> _AUSGEWÄHLTER AUSZUG_
***

Kirche fordert kein Ehemartyrium

‘Trennung bei bleibendem Eheband’

Quelle

Müssen beispielsweise Frauen und Kinder die Tyrannei alkoholabhängiger, kriminell gewordener, gewalttätiger oder drogenkonsumierender Männer geduldig zu ertragen? Ein Gastkommentar von Michael Gurtner

Salzburg, kath.net, 31. März 2014

Es ist ein weitverbreiteter Irrtum unter der katholischen Bevölkerung, die Kirche würde von ihren Gläubigen gleichsam bedingungs- und unterschiedslos das Fortführen der Ehe verlangen, auch wenn diese unheilbar zerrüttet ist.

Mitunter ist man gar der Meinung, der Kirche wären dabei besonders auch die Frauen und Kinder gleichgültig, welche die Tyrannei beispielsweise alkoholabhängiger, kriminell gewordener, gewalttätiger oder drogenkonsumierender Männer geduldig zu ertragen hätten. Dieser Vorstellung begegnet man immer wieder, doch sie wirft nur ein Licht auf die traurige Situation dessen, wie es um das Wissen um die kirchliche Ehelehre bestellt ist. Um diesem Mangel, welcher aus Unwissen und Vorurteil die Kirche zu Unrecht einer Sache beschuldigt, welche sie gar nicht lehrt oder verlangt, ein wenig entgegenzuwirken, seien hier einige Worte auf die Thematik verwendet.

A. Die Kirche fordert kein Ehemartyrium

Die göttliche und von seiner Kirche getreulich umzusetzende Lehre von der Unauflöslichkeit der gültig geschlossenen und vollzogenen Ehe steht ausser Diskussion und ist nicht änderbar, weil der Herrgott über Papst und erst recht über einem Konzil steht. Von daher gibt es keine weltliche oder geistliche Institution auf Erden, welche die Ehedogmatik eine, “veränderten Empfinden der Zeit“ anpassen könnte. Innerhalb der göttlichen Vorgaben ist die Ehethematik jedoch reichlich komplex und besonders in den konkreten Einzelfällen ist sorgsam darauf zu achten, die Ehe nicht nur unter pastoralen oder (zivil)rechtlichen Aspekten zu bedenken, sondern bei dem Suchen nach konkreten Lösungen auch den dogmatischen Vorgaben zu entsprechen, welche im kirchlichen Eherecht in ihren Grundzügen zusammengefasst sind, und deren Umsetzung die eigentliche Pastoral darstellt.

***

> _GEZEIGTE EINTRÄGE_
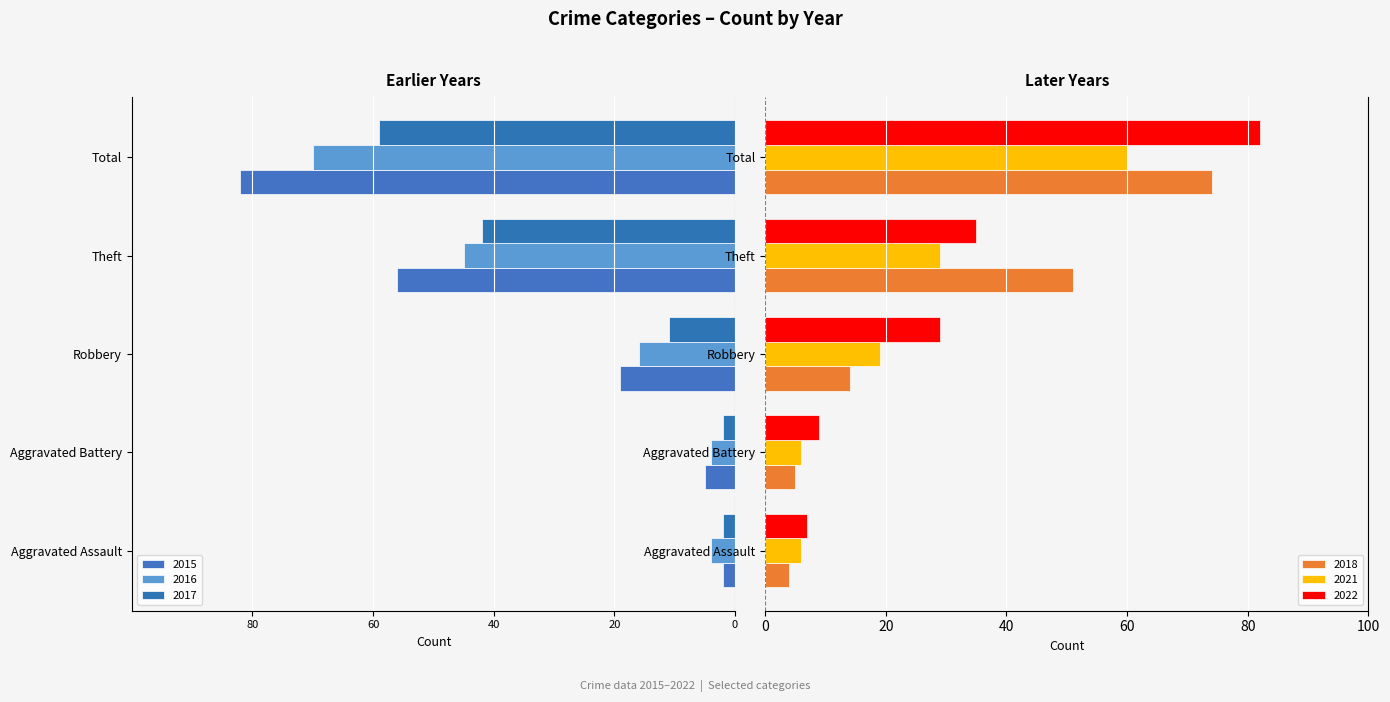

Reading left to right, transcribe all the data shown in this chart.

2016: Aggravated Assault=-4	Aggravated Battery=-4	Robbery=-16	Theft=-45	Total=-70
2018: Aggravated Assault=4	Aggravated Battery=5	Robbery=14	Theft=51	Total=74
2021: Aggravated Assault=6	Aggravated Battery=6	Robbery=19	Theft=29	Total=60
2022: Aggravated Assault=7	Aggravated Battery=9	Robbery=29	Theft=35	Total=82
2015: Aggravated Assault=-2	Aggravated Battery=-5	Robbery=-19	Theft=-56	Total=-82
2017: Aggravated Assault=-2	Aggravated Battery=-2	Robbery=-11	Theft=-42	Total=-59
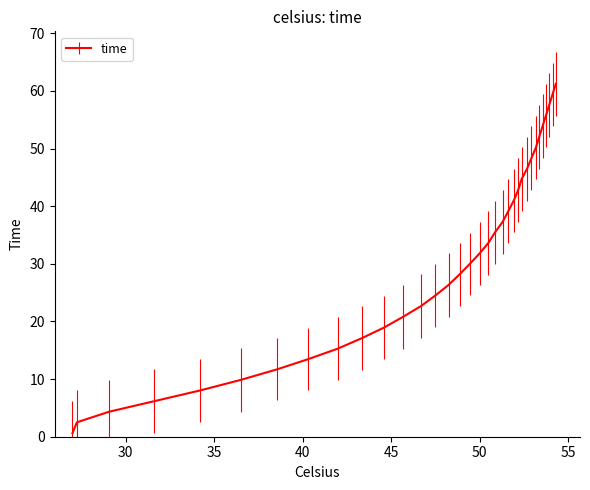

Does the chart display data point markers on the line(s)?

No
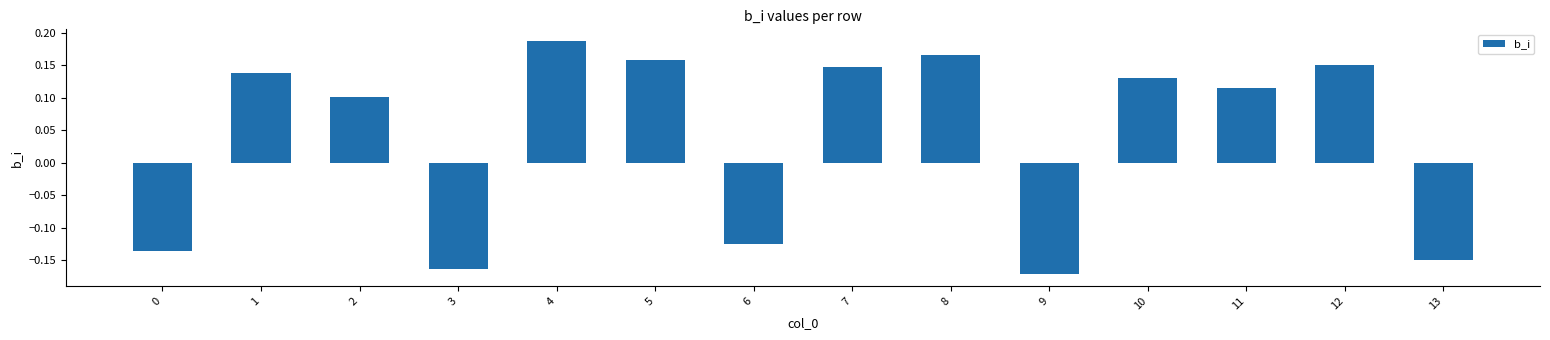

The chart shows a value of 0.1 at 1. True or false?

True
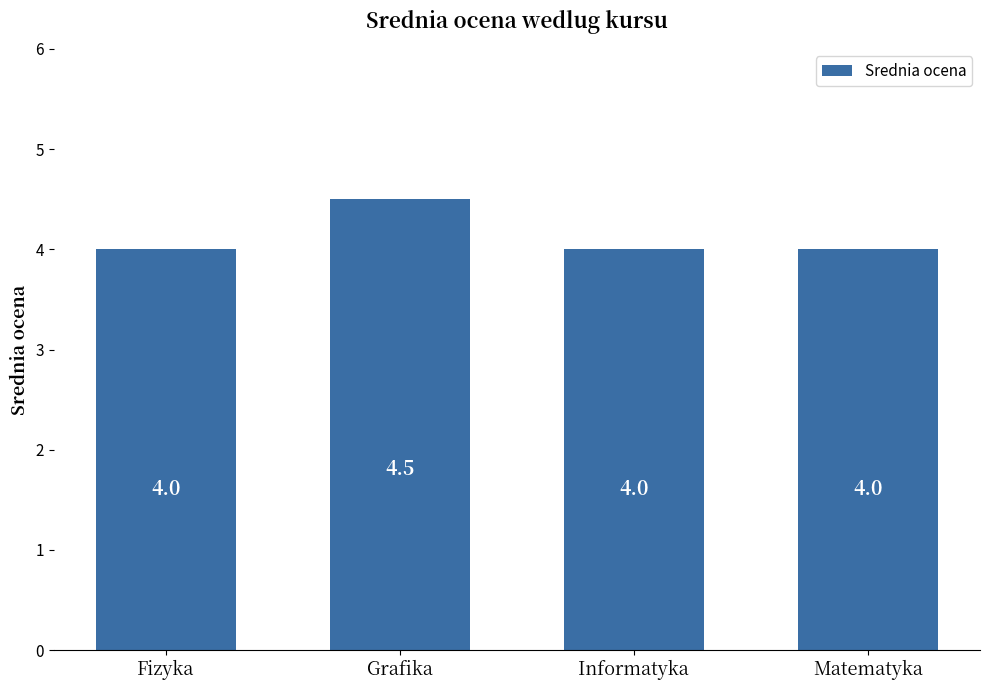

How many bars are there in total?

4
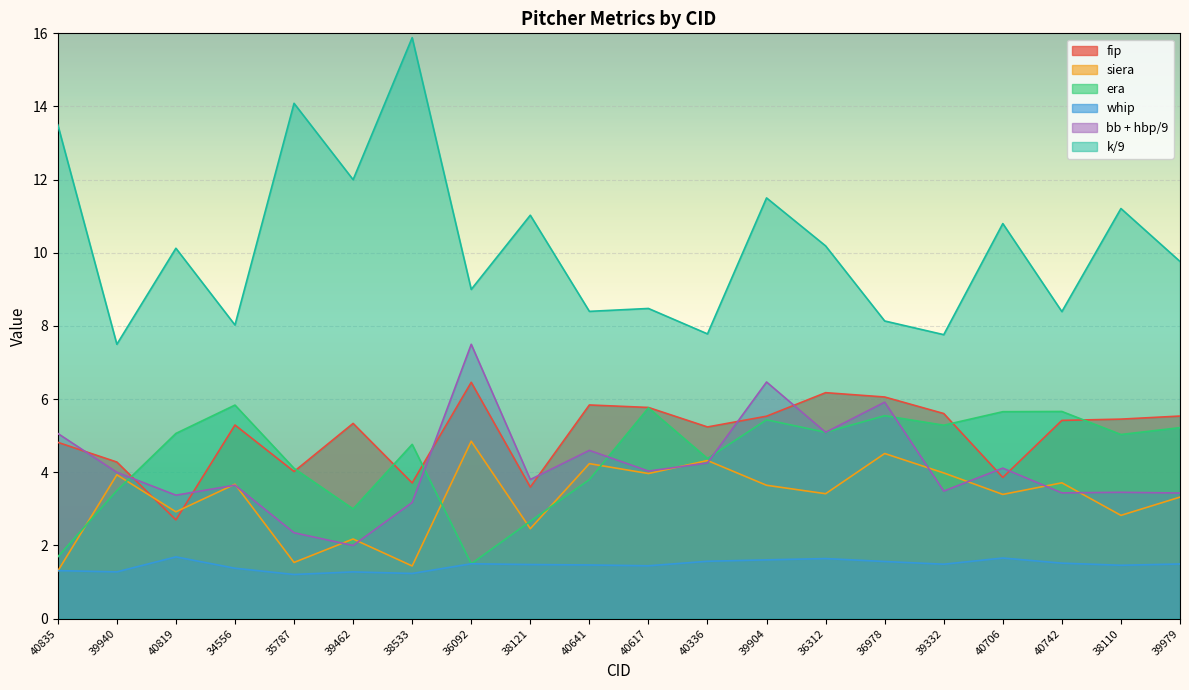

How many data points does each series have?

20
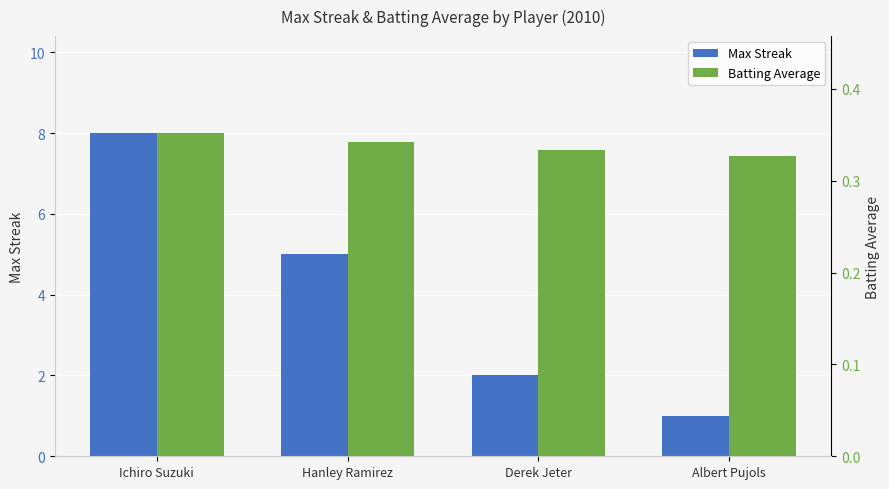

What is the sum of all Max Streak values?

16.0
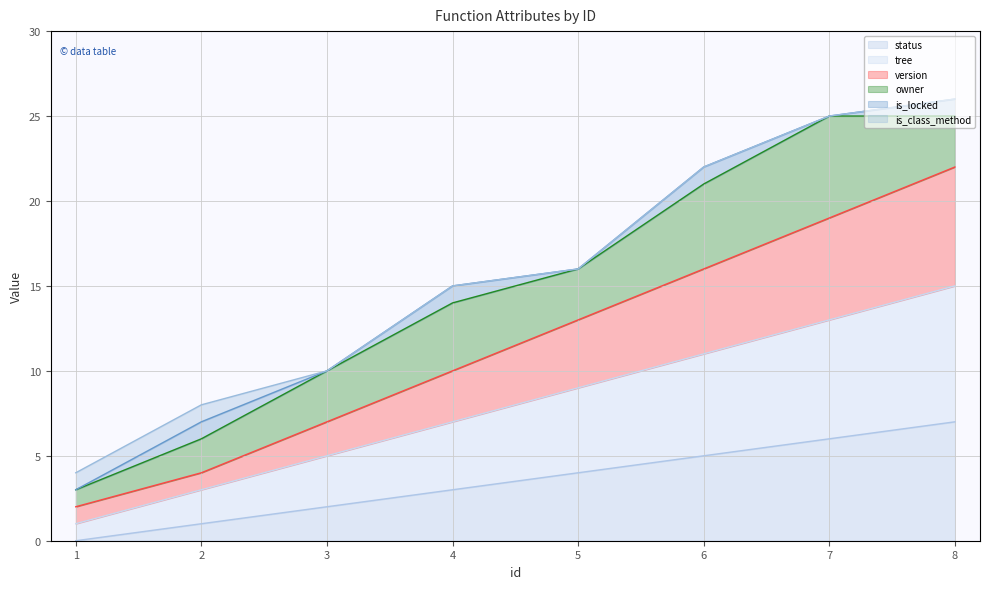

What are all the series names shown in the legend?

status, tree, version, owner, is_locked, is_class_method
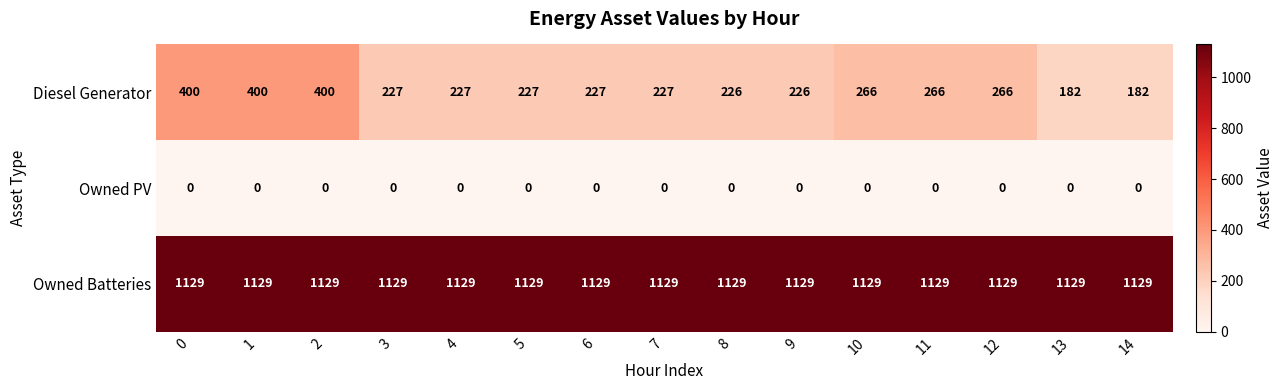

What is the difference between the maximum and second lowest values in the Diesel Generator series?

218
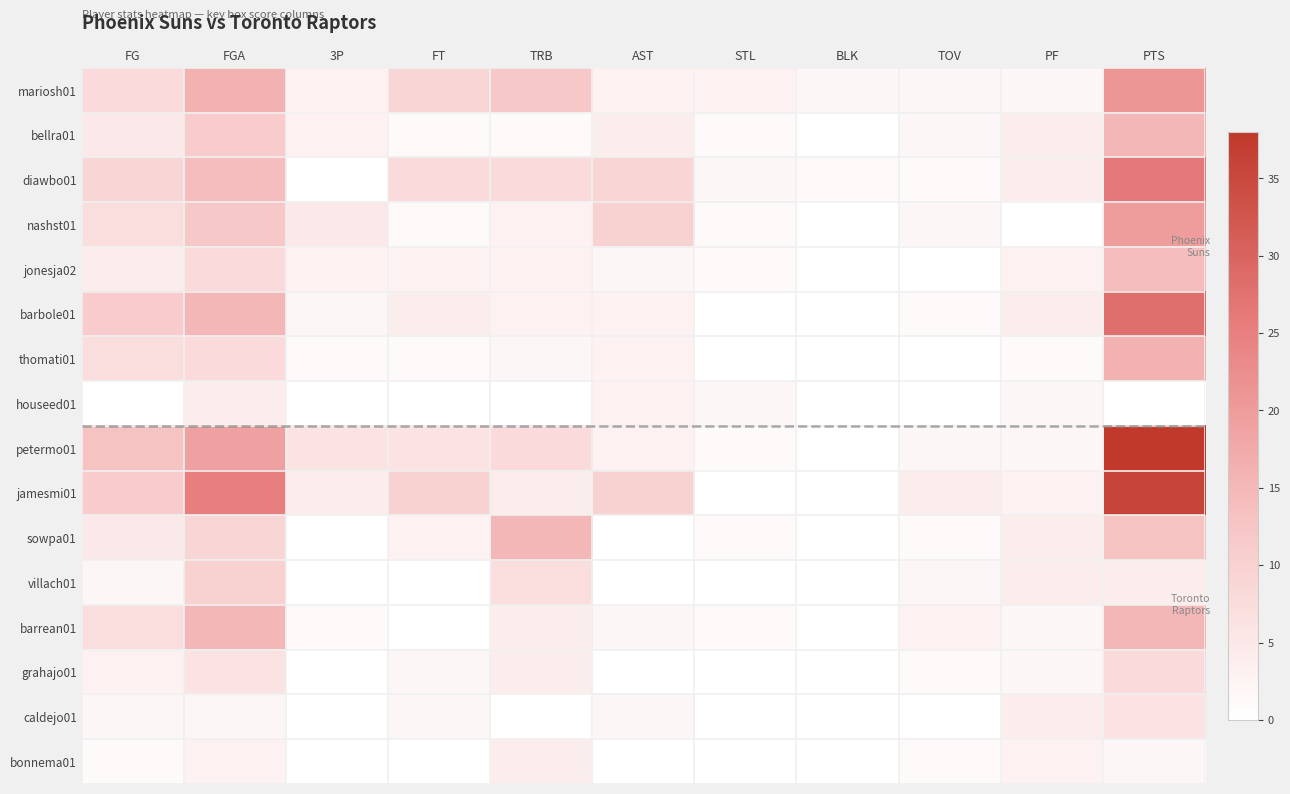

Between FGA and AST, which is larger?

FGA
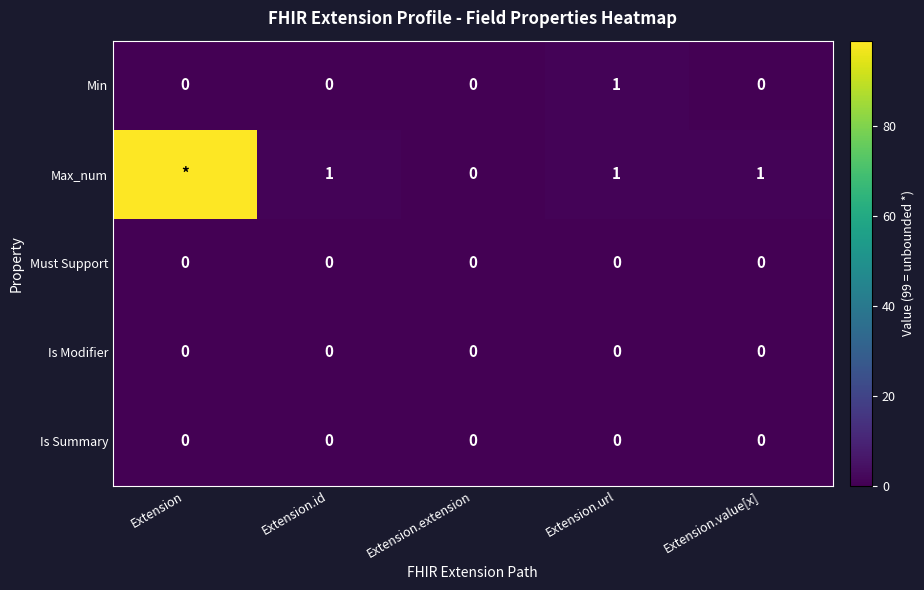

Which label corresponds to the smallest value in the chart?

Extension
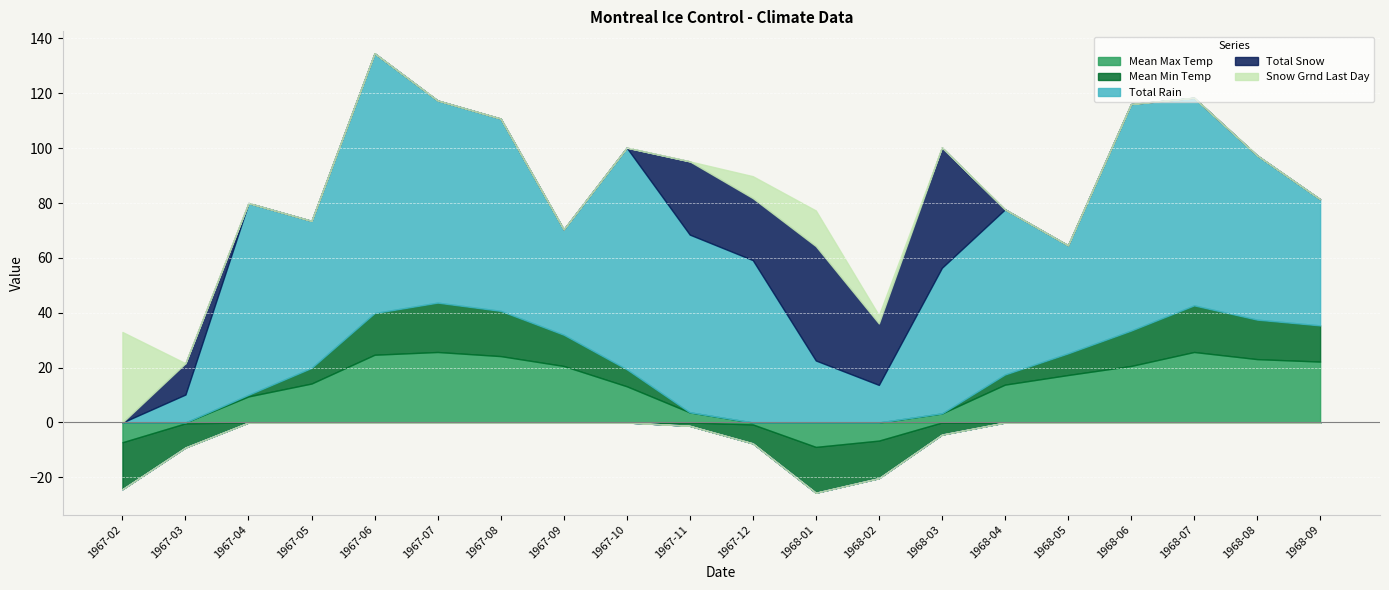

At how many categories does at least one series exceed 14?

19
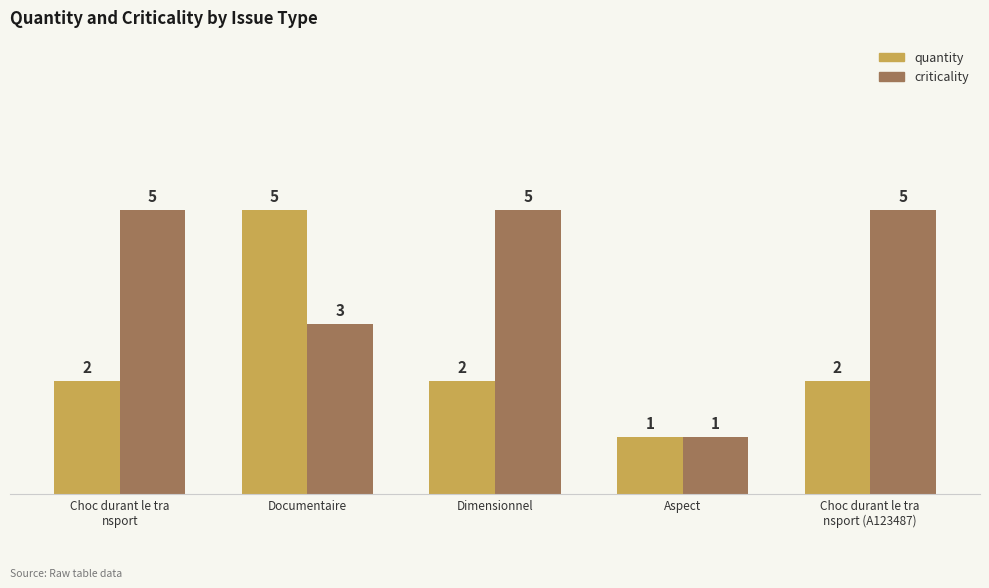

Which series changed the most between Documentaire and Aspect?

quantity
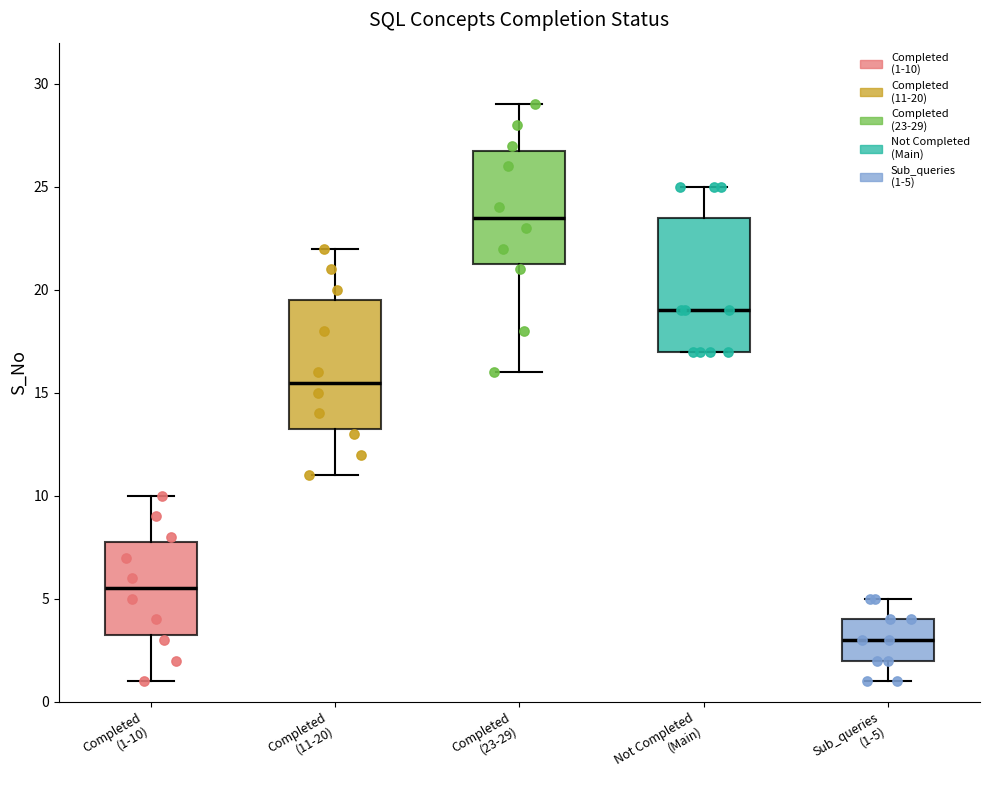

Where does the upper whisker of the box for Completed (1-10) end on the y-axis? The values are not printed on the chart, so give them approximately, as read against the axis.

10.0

***

> _ZU LÖSENDE AUFGABEN_
A. Welches Datum ist für den Gastkommentar angegeben?
B. Nenne alle Eigenschaften von Männern, die der Gastkommentar im Zusammenhang mit der Tyrannei gegenüber Frauen und Kindern aufzählt.
C. Gib aus dem Gastkommentar alles von „A. Die Kirche“ bis hinunter zu „eigentliche Pastoral darstellt.“ unverändert aus.
Die Einträge stammen aus einer anderen Quelle.

> _LÖSUNGEN DER AUFGABEN_
A. Der 31. März 2014.

B. alkoholabhängig, kriminell geworden, gewalttätig, drogenkonsumierend

C.
A. Die Kirche fordert kein Ehemartyrium

Die göttliche und von seiner Kirche getreulich umzusetzende Lehre von der Unauflöslichkeit der gültig geschlossenen und vollzogenen Ehe steht ausser Diskussion und ist nicht änderbar, weil der Herrgott über Papst und erst recht über einem Konzil steht. Von daher gibt es keine weltliche oder geistliche Institution auf Erden, welche die Ehedogmatik eine, “veränderten Empfinden der Zeit“ anpassen könnte. Innerhalb der göttlichen Vorgaben ist die Ehethematik jedoch reichlich komplex und besonders in den konkreten Einzelfällen ist sorgsam darauf zu achten, die Ehe nicht nur unter pastoralen oder (zivil)rechtlichen Aspekten zu bedenken, sondern bei dem Suchen nach konkreten Lösungen auch den dogmatischen Vorgaben zu entsprechen, welche im kirchlichen Eherecht in ihren Grundzügen zusammengefasst sind, und deren Umsetzung die eigentliche Pastoral darstellt.